8.                Yet something summons us: “Come and see.” And Someone keeps beckoning, “Come and see.” In each new human individual: “Come and see.” With every additional instant of our existence, “Come and see.” In every pulse that still throbs after our disobediences: “Come and see what good!” With every pant that fills these lungs even after our wickedness: “Come and see how good!” “Jesus” means “Come and see that from invisible comes indispensable!”

9.                Can anything good come out of Nazareth? Out of Nazareth comes a Father’s compassion. Out of Bethlehem comes Immanuel. Out of Galilee comes God-with-us. “Come and see Jesus!” Out of an embryo in a Virgin’s womb comes unconditional acceptance for us. Out of poverty comes empathy for all. Out of humility comes help for everyone. “Come and receive Jesus!” Out of His servanthood comes our salvation. Out of His suffering comes your substitute. Out of His affliction comes your atonement. Out of His crucifixion comes your forgiveness. “Come and believe Jesus!” Out of His wounds comes welcome for the weakest of us. Out of Him disabling Himself with our diseases comes reconciling. Out of Him dying from our defects comes resurrection.

10.             Almighty God takes His place among us. He stands beside the shards and slivers. The Lord our God laces our nature with His own golden vein of gentle love and tender devotion. He reaches those who are broken and abandoned. Jesus touches those who are afraid and ashamed. He gathers those who are endangered into His mercy. Jesus attaches them with His grace. This God wants each and every one for His vessel, whatever their age or appearance or ability. He ladles them full with words of forgiveness, with the water of promise, with wafer and wine of presence. And He serves up the sparkle of Kingdom. He serves up the gleam of His own family. God Himself has opened heaven at the sharp edges of our fractures, right into our cracks and creases, and Christ’s divine bending descending to the ground elevates humankind’s own ascending to glory. Shall we not trust this rather than trash it? Let us rest in this reality, to our good, to our common good, and to our whole and highest good!

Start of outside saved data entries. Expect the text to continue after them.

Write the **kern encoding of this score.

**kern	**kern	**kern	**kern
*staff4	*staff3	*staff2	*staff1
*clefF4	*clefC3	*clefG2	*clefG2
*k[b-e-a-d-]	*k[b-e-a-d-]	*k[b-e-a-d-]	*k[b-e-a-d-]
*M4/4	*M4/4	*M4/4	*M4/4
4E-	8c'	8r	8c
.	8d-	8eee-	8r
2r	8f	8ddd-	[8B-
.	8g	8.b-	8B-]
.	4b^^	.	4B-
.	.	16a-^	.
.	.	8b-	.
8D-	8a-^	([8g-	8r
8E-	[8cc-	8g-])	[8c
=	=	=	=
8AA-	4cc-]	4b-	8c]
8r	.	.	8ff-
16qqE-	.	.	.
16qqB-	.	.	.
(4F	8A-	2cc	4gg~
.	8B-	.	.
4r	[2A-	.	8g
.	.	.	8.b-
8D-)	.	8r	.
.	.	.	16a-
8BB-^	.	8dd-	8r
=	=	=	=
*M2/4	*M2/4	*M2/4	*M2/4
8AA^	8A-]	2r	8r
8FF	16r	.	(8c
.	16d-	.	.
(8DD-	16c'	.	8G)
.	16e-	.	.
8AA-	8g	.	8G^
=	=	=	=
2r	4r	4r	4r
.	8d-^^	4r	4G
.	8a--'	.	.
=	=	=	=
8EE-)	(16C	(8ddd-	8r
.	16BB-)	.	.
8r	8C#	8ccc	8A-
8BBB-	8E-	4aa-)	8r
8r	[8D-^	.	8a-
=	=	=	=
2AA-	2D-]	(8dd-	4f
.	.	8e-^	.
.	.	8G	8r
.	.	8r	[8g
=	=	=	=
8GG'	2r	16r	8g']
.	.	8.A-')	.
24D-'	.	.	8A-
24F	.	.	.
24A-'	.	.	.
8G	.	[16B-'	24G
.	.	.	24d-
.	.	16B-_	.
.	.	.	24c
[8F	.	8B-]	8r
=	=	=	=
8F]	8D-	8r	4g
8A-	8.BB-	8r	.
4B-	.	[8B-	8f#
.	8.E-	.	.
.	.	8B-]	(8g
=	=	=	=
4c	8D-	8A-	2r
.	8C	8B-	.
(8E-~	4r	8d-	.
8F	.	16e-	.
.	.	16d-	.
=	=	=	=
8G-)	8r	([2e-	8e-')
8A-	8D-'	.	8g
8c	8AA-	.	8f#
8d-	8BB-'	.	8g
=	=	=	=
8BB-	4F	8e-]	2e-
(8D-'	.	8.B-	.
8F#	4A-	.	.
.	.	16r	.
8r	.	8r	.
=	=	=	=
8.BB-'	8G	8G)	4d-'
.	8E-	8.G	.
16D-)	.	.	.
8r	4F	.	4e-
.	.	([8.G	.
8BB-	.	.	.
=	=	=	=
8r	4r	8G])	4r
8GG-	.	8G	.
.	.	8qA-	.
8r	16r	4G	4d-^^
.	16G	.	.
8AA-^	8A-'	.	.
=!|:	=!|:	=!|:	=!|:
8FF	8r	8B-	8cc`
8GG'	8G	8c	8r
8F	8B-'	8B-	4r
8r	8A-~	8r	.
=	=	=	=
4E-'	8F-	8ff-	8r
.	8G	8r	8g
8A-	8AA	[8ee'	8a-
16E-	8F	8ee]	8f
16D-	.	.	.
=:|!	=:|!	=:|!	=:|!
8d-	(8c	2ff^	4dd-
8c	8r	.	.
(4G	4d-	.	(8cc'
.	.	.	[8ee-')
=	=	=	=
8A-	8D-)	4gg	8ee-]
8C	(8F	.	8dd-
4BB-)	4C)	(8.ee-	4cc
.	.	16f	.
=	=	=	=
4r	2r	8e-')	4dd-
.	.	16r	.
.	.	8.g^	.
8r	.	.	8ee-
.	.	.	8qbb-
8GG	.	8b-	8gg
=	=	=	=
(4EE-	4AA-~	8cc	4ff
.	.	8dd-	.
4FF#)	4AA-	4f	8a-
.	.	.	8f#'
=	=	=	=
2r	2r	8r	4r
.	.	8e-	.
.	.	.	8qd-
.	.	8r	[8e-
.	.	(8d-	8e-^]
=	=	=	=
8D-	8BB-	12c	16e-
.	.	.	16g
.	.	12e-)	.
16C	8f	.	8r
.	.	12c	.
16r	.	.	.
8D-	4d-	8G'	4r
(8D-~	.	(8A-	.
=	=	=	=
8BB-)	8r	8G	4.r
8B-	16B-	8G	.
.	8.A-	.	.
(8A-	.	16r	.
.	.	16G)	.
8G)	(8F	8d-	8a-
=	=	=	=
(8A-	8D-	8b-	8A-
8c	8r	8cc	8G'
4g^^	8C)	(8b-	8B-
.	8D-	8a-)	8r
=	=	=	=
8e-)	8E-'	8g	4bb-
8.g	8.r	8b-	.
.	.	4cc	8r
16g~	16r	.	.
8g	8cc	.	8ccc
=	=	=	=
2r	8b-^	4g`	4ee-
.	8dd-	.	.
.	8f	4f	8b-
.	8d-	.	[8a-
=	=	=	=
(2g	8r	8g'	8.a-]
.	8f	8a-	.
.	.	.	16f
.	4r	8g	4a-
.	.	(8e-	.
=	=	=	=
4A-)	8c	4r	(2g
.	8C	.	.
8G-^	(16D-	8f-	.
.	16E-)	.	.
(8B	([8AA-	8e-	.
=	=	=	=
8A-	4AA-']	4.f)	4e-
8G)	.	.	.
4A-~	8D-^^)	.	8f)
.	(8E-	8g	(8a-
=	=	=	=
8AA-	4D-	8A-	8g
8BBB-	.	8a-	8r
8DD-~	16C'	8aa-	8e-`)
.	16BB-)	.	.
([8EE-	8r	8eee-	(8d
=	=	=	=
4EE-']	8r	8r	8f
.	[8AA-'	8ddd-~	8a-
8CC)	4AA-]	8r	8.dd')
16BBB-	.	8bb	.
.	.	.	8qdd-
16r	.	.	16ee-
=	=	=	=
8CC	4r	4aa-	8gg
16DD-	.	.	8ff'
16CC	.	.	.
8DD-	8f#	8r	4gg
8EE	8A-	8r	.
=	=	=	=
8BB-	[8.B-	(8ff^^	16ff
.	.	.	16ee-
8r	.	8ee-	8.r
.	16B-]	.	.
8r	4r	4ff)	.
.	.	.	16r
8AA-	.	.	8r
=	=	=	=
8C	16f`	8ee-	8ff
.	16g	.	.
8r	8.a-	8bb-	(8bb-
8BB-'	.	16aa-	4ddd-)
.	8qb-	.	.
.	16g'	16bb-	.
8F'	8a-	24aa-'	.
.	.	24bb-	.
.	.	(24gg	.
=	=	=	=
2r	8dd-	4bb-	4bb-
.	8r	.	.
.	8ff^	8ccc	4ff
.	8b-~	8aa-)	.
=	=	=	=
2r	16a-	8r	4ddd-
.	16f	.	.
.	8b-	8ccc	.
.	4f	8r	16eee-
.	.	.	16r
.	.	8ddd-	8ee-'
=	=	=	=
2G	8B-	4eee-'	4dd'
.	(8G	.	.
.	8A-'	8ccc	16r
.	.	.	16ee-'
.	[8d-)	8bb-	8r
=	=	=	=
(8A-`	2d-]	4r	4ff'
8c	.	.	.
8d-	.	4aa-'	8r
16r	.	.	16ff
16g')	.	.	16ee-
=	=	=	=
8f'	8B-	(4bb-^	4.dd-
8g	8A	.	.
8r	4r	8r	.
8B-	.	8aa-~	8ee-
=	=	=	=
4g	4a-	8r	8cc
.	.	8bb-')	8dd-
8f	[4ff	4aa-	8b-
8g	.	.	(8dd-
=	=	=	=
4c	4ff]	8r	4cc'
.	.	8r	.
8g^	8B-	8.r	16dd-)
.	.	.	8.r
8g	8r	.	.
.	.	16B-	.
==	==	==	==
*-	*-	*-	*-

11.             And out of surprise pregnancy comes purpose. It belongs to Lord Jesus. Out of terminal diagnosis comes fellowship, and out of disability comes community, because Lord Jesus created each person. Out of dependency comes blessing, and out of deficiencies comes innovation, because Lord Jesus redeemed all people. Out of impairment comes improvement, and out of weakness comes comfort, because Lord Jesus calls them to be God’s own temple and treasure forever. This makes humankind amazing, miraculous even, that out of invisible comes indispensable.

12.             A man from the east used to fetch water in jars. He would hang them from either end of a staff he hoisted across his shoulders. Every day the man hauled them down to the stream, filled them heavy, and heaved them back to his house. But one of the clay jars had cracks, and it only ever arrived almost empty. This brought the jar shame and sadness. In fact, as he wept out his payload, he apologized for his failures to the master. The master paused for a moment, then patiently explained: “I am well aware of your flaws. Do you notice your side of the path? I planted there on purpose. And out of your flaws have come beautiful flowers!”

13.             However apparent anyone’s inadequacies, the more evident the grace of God. The parts of the body that seem to be weaker are, on the contrary, indispensable. If one member suffers, all suffer together, and if one member is honored, all rejoice together. For God has so composed and arranged the members as He chose in His superior wisdom and delight. May we be able to be witnesses of this kind of life with this kind of God who has made all of human life sacred because he has created us and recreated us into the image of His Son, our Lord Jesus Christ. And we invite you to unite with us declaring it with courage and demonstrating it with compassion, until what our Savior has in store eclipses every loss and any gain that ever came before. Amen. Now the peace of God that surpasses all understanding guard your hearts and minds in Christ Jesus until life everlasting. Amen.